**Aim of the task**
Repeat every record below exactly, but leave out any pictures.
● ● ●
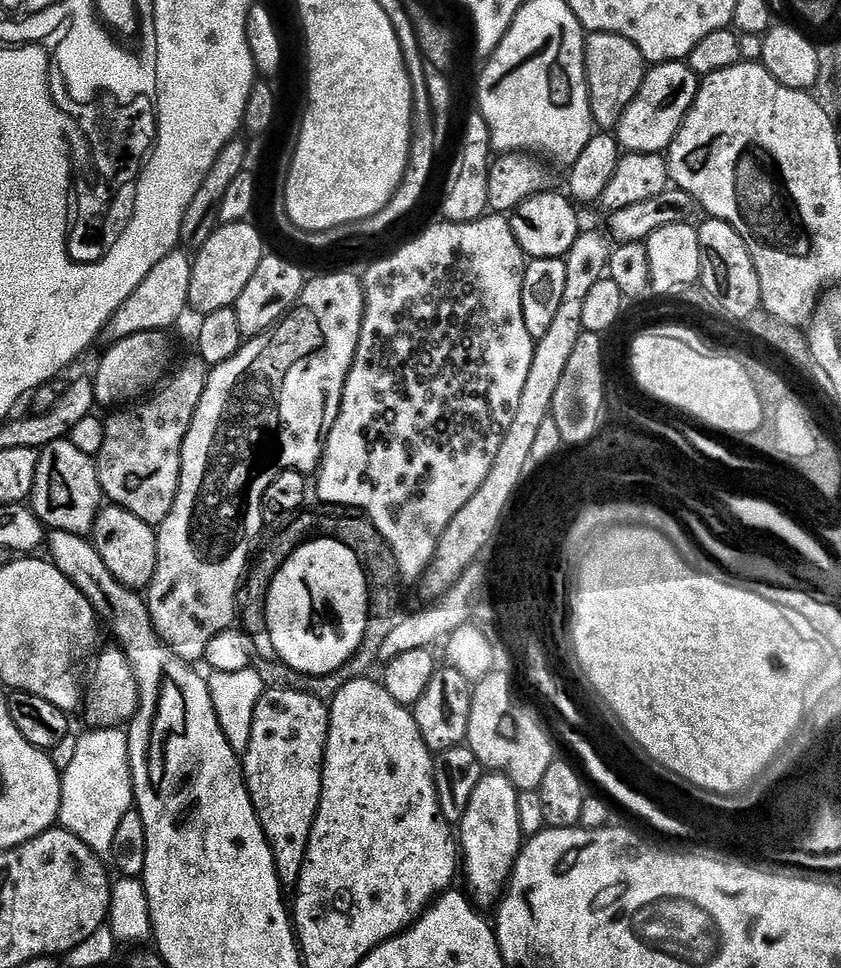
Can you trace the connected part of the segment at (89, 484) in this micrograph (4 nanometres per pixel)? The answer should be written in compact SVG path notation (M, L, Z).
M68 438L50 442L39 449L38 455L40 461L36 467L30 497L32 511L41 524L49 529L88 536L96 525L96 515L102 507L100 479L96 473L95 459L78 450Z

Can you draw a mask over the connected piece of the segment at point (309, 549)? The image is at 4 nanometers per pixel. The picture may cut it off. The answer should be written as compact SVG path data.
M309 539L293 550L276 572L268 590L264 616L268 621L266 636L272 639L272 648L277 652L278 660L302 675L324 676L343 667L360 648L368 620L368 586L363 567L354 551L341 539L316 539Z

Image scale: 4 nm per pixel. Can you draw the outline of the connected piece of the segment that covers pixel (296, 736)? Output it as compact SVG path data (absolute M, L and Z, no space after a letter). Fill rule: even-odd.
M267 689L254 710L250 746L242 753L244 781L254 802L262 830L285 889L295 889L300 880L310 830L320 805L324 747L328 741L329 705L292 689Z

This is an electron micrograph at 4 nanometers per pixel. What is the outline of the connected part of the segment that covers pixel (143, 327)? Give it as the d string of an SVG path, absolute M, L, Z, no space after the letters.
● ● ●
**Completed task**
Can you trace the connected part of the segment at (89, 484) in this micrograph (4 nanometres per pixel)? The answer should be written in compact SVG path notation (M, L, Z).
M68 438L50 442L39 449L38 455L40 461L36 467L30 497L32 511L41 524L49 529L88 536L96 525L96 515L102 507L100 479L96 473L95 459L78 450Z

Can you draw a mask over the connected piece of the segment at point (309, 549)? The image is at 4 nanometers per pixel. The picture may cut it off. The answer should be written as compact SVG path data.
M309 539L293 550L276 572L268 590L264 616L268 621L266 636L272 639L272 648L277 652L278 660L302 675L324 676L343 667L360 648L368 620L368 586L363 567L354 551L341 539L316 539Z

Image scale: 4 nm per pixel. Can you draw the outline of the connected piece of the segment that covers pixel (296, 736)? Output it as compact SVG path data (absolute M, L and Z, no space after a letter). Fill rule: even-odd.
M267 689L254 710L250 746L242 753L244 781L254 802L262 830L285 889L295 889L300 880L310 830L320 805L324 747L328 741L329 705L292 689Z

This is an electron micrograph at 4 nanometers per pixel. What is the outline of the connected part of the segment that covers pixel (143, 327)? Give it as the d string of an SVG path, absolute M, L, Z, no space after the letters.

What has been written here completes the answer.